Yes, polymorphism for structs could be allowed.  I don't know why you think that would be a performance hit.  C++ structs and classes allow polymorphism, but do not take any performance hit or memory overhead when polymorphism is not used.  If polymorphism is used, it doesn't affect the performance of non-polymorphic functions, and only requires a pointer to be stored in each object in order to reference the vtable.

Maybe you think I am implying that ALL structs will be allocated on the malloc heap.  No, no, no.  I am suggesting that a struct could be allocated on the heap or on the stack.  How would the syntax look?  Structs allocated on the stack would retain the same syntax.  The ones allocated on the heap would be allocated with the new operator.  These could be referenced using pointers, or maybe some form of reference type.  But the reference types would need to be explicitly declared like.

struct A { A(int x) {} }

A a = A(1); // stack allocation
A *a = new A(1); // possible syntax for heap allocation
A &a = new A(1); // another possible syntax, I'm sure there are other ideas.

>> Then the compiler could disallow taking the address of a class field, since we know the resulting pointer would pointer to the GC heap.  Note that this would be a compile-time check, and so would not degrade run-time performance.
>
> Ugly.
>
> What do you do for taking the address of a class variable? Well, okay, you have to take the address of the reference; you can't take the address of the variable directly. The current method is ugly and undefined behavior:
> *cast(void**)&obj;
>
> And you can assume that all pointers that point to that region of memory have to be moved.
>
> The problem is granularity.
>
> class Foo {
>    Foo next;
>    size_t i, j, k, l, m, n, o, p;
> }
>
> Here, the current regime would mark *Foo as hasPointers. If i, j, k, l, m, n, o, or p just happened to look like a pointer, they'd be changed. You'd need to find where each object begins, then you'd need to go through the offset type info to see which elements are really pointers.
>
> Since you're running the garbage collector, that's doable, if the offset type info is currently available (I think it wasn't, last I checked, but I don't really recall).

I'm not sure you understand what I'm proposing.  What you are talking about is run-time information used by the garbage collecter.  I'm talking about a compile-time restriction.  No checking anything at run-time, and so no performance hit.  Maybe the confusion stems from the fact that I didn't describe in detail how this would work.  That's because I haven't thought it through yet.  But I'm confident that there is a good way this restriction could enforced at compile-time.

>> Another idea would be to be able to pin GC objects.  C# allows this via the fixed keyword.  In D, it could work like this:
>>
>> a) Preceding a pointer declaration with fixed would allow that pointer to take the address in the GC heap.
>> b) Pointer arithmetic would be disallowed for fixed pointers.
>
> Why?

- **TASK 1**: In the forum thread, which keyword does C# use to allow GC objects to be pinned?

Dataset items

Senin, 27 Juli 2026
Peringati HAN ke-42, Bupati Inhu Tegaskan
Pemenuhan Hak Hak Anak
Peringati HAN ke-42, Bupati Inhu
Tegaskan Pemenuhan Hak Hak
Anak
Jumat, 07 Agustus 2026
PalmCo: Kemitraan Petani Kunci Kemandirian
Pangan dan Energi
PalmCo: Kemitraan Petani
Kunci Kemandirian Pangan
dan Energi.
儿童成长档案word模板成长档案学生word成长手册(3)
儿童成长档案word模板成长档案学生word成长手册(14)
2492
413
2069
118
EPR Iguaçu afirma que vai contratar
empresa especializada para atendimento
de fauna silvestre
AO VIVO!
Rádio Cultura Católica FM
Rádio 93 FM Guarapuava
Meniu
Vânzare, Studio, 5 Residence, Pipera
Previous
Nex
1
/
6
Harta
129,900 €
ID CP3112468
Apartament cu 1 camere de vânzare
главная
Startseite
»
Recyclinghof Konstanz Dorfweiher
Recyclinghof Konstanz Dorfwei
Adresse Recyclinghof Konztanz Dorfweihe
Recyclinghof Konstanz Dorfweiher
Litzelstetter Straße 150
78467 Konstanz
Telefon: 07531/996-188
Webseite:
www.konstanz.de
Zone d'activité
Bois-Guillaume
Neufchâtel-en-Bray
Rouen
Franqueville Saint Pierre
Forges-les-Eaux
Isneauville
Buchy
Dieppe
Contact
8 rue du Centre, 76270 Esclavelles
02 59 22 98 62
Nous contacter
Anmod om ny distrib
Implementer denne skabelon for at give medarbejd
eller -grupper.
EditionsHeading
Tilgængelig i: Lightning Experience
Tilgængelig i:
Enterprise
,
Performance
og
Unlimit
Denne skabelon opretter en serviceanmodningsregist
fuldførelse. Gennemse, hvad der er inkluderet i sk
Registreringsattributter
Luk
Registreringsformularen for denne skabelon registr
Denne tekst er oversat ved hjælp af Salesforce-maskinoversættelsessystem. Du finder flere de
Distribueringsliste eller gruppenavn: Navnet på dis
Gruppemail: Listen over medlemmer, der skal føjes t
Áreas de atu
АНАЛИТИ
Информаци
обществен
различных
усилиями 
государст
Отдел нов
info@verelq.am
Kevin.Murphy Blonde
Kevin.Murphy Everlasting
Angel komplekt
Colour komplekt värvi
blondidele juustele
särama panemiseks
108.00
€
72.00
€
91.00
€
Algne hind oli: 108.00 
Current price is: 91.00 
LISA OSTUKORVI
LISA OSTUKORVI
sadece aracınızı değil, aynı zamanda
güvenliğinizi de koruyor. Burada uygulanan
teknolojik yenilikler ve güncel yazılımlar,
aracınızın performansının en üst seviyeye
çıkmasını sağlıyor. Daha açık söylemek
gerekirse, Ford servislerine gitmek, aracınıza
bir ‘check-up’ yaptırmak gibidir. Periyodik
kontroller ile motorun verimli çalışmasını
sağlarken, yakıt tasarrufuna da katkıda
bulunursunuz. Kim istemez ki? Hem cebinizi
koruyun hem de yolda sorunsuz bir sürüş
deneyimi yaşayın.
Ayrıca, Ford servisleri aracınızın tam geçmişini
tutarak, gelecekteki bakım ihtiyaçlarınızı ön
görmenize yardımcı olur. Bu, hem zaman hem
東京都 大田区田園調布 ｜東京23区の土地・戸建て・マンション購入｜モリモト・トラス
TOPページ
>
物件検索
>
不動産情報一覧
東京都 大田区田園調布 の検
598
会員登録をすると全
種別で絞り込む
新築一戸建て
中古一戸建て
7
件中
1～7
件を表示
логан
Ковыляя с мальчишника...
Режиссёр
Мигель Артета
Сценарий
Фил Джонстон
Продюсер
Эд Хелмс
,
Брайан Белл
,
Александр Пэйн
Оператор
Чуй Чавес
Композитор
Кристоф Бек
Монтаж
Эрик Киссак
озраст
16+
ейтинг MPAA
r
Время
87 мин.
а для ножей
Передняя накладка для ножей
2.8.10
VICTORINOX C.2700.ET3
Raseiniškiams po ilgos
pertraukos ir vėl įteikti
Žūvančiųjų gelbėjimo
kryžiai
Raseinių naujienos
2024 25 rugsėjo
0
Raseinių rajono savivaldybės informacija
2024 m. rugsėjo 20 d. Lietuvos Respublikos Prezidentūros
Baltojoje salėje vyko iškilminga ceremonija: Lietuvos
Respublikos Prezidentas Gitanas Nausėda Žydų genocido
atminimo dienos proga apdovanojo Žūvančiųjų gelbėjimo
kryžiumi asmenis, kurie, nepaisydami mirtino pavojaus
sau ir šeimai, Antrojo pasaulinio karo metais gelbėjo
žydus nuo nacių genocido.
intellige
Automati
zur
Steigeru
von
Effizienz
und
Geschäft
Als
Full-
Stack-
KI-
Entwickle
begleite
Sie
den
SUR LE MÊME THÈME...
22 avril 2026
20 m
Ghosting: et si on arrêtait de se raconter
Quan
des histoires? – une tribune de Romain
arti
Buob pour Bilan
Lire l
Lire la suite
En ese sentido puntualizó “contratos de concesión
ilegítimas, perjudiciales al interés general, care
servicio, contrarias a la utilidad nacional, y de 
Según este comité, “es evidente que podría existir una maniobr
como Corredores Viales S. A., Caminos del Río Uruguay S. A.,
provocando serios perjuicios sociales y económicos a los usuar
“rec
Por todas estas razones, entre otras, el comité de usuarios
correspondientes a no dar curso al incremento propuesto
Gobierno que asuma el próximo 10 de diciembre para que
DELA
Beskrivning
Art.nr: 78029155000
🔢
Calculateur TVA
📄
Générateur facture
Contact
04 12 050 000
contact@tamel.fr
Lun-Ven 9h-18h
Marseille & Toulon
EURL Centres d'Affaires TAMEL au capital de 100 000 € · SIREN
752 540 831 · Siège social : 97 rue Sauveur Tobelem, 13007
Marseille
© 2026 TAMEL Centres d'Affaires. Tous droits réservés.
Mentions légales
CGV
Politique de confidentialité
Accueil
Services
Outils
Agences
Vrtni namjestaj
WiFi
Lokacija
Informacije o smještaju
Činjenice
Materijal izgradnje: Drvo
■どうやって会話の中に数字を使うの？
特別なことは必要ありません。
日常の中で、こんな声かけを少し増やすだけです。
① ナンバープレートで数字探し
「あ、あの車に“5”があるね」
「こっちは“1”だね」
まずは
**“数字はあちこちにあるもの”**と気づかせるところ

- **TASK 2**: Copy out everything in the listing from its first line down to the line containing "Vânzare, Studio, 5 Residence, Pipera", keeping both of those lines.

- **FINAL ANSWER 1**: The fixed keyword.

- **FINAL ANSWER 2**:
Senin, 27 Juli 2026
Peringati HAN ke-42, Bupati Inhu Tegaskan
Pemenuhan Hak Hak Anak
Peringati HAN ke-42, Bupati Inhu
Tegaskan Pemenuhan Hak Hak
Anak
Jumat, 07 Agustus 2026
PalmCo: Kemitraan Petani Kunci Kemandirian
Pangan dan Energi
PalmCo: Kemitraan Petani
Kunci Kemandirian Pangan
dan Energi.
儿童成长档案word模板成长档案学生word成长手册(3)
儿童成长档案word模板成长档案学生word成长手册(14)
2492
413
2069
118
EPR Iguaçu afirma que vai contratar
empresa especializada para atendimento
de fauna silvestre
AO VIVO!
Rádio Cultura Católica FM
Rádio 93 FM Guarapuava
Meniu
Vânzare, Studio, 5 Residence, Pipera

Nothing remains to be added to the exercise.